MANILA - The Integrated Bar of the Philippines on Saturday said it is ready to help victims of the BDO hacking incident, and that the bank’s terms and conditions absolving it of legal liability in customers losses was “invalid.”
IBP President Burt Estrada said BDO’s waiver of liability was invalid because it goes against “public policy.”
“In this instance, there is a public policy of protecting the integrity of the banking system by maintaining the confidence of our people in our banking system,” Estrada said in an interview with TeleRadyo.
Estrada was referring to BDO’s electronic banking terms and conditions.
“Loss or damage you may suffer arising out of any improper, fraudulent access or utilization of the BDO Electronic Banking Services due to theft or unauthorized disclosure of User IDs, passwords, ATM PINs/TPINs/MPINs or violation of other security measures with or without your participation,” a section of BDO’s terms and conditions says.
The Bangko Sentral ng Pilipinas has said that such an “all-encompassing disclaimer of legal liability” goes against BSP regulations.

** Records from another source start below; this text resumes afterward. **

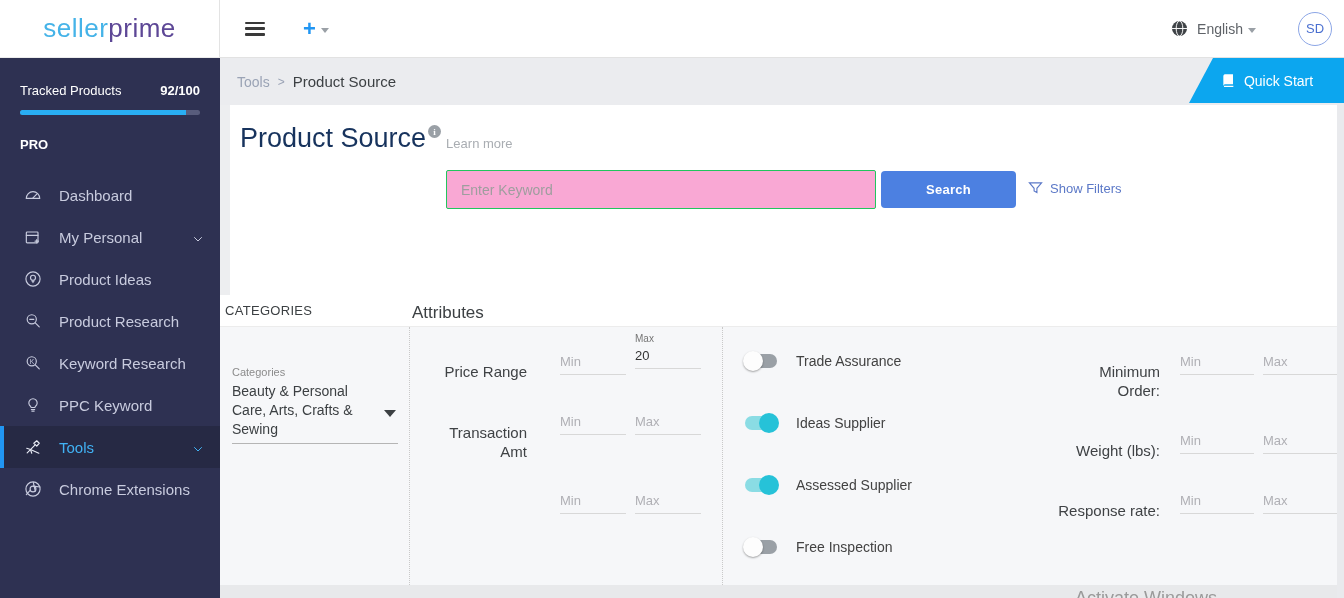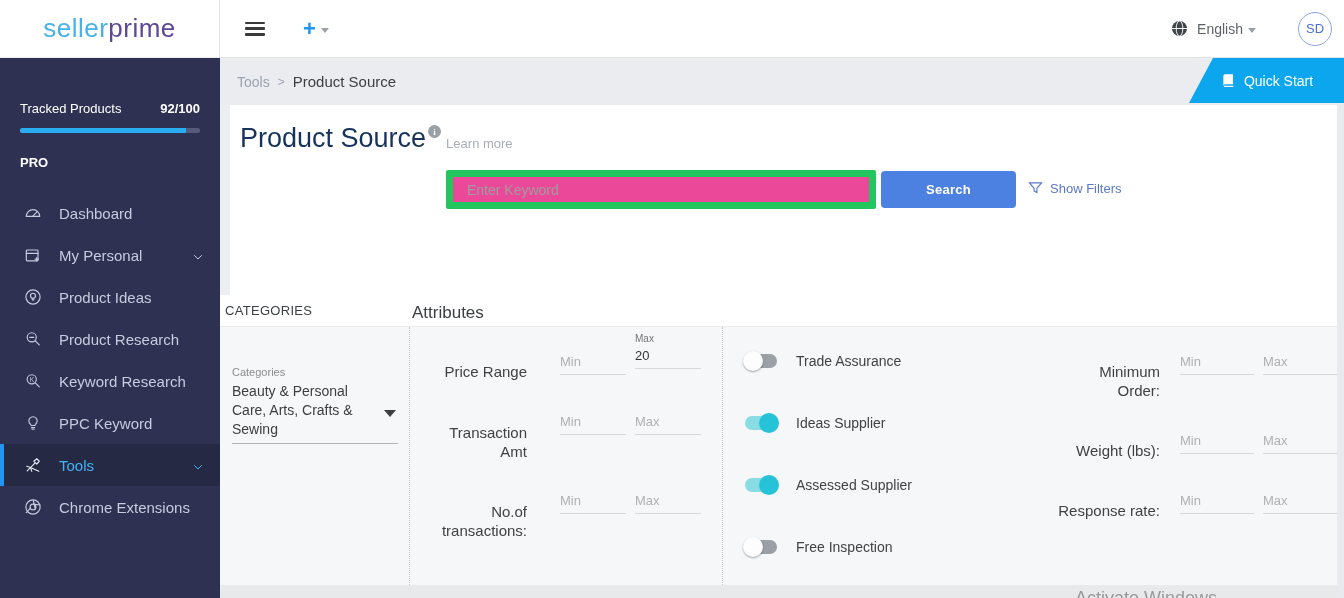--- a/index.html
+++ b/index.html
@@ -12,7 +12,7 @@
   .logo { font-size:26px; letter-spacing:.5px; font-weight:400; }
   .logo .seller { color:var(--logo-seller,#45b3e8); }
   .logo .prime { color:var(--logo-prime,#5d4796); }
-  .tracked { padding:43px 20px 0 20px; color:#fff; }
+  .tracked { padding:25px 20px 0 20px; color:#fff; }
   .tracked-row { display:flex; justify-content:space-between; font-size:13px; }
   .tracked-row .cnt { font-weight:600; }
   .progress-track { margin-top:12px; height:5px; border-radius:3px; background:#585c7c; overflow:hidden; }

BDO said it has reimbursed close to 700 claims after a “sophisticated fraud technique” affected some of its depositors.
The country’s largest bank said it made the refunds “to maintain good customer relationship” even if BDO was not legally liable.
Some depositors whose claims were denied by BDO meanwhile have said the bank still owes them. They said that like the other victims of the BDO hacking incident, money was stolen from their accounts even though they were careful not to click on links to scams.
Estrada said the IBP is willing to take in pro bono cases especially if it involves public interest. But he said the matter could be resolved without going to court.
NOT DEPOSITORS’ FAULT
Manila Bulletin tech editor and cybersecurity pundit Art Samaniego meanwhile questioned the Bankers’ Association of the Philippines’ statement on the BDO hacking incident.
“You will never be a victim of cybercrime if you would never give your personal information, such as one-time password, to other people,” the BAP has said.
Samaniego said that it wasn’t the depositors’ fault, but BDO’s own security vulnerability that led to the hacking incident.
“Dahil may kahinaan yung sistema ng bangko, mapapasok pa rin at mananakaw pa rin yung pera mo,” Samaniego told TeleRadyo.
(Because the bank’s system was weak, it could still be breached and your money stolen.)
Samaniego added that while BDO reimbursed those affected in the Dec. 10 and 11 “Mark Nagoyo” incident, the account had been getting money as early as Dec. 1.
He also questioned BDO’s claim that its waiver of liability was standard for the banking industry.
While other banks had waivers, their language was not as strong as BDO’s in absolving themselves of liability.
“Sa ibang bangko, hindi ganito ka-brutal ang pagkakasabi (In other banks, the wording is not as brutal),” Samaniego said.
Consumer rights advocate Vic Dimagiba said the BSP should have a stronger mandate in protecting depositors. He noted that the central bank merely refers customer complaints back to the banks themselves.
“They [BSP] will not evaluate the legitimacy and genuineness and reasonableness of your complaint,” Dimagiba said.
Samaniego and Dimagiba said a new law may need to be written to better protect banking customers from hacking incidents like BDO’s.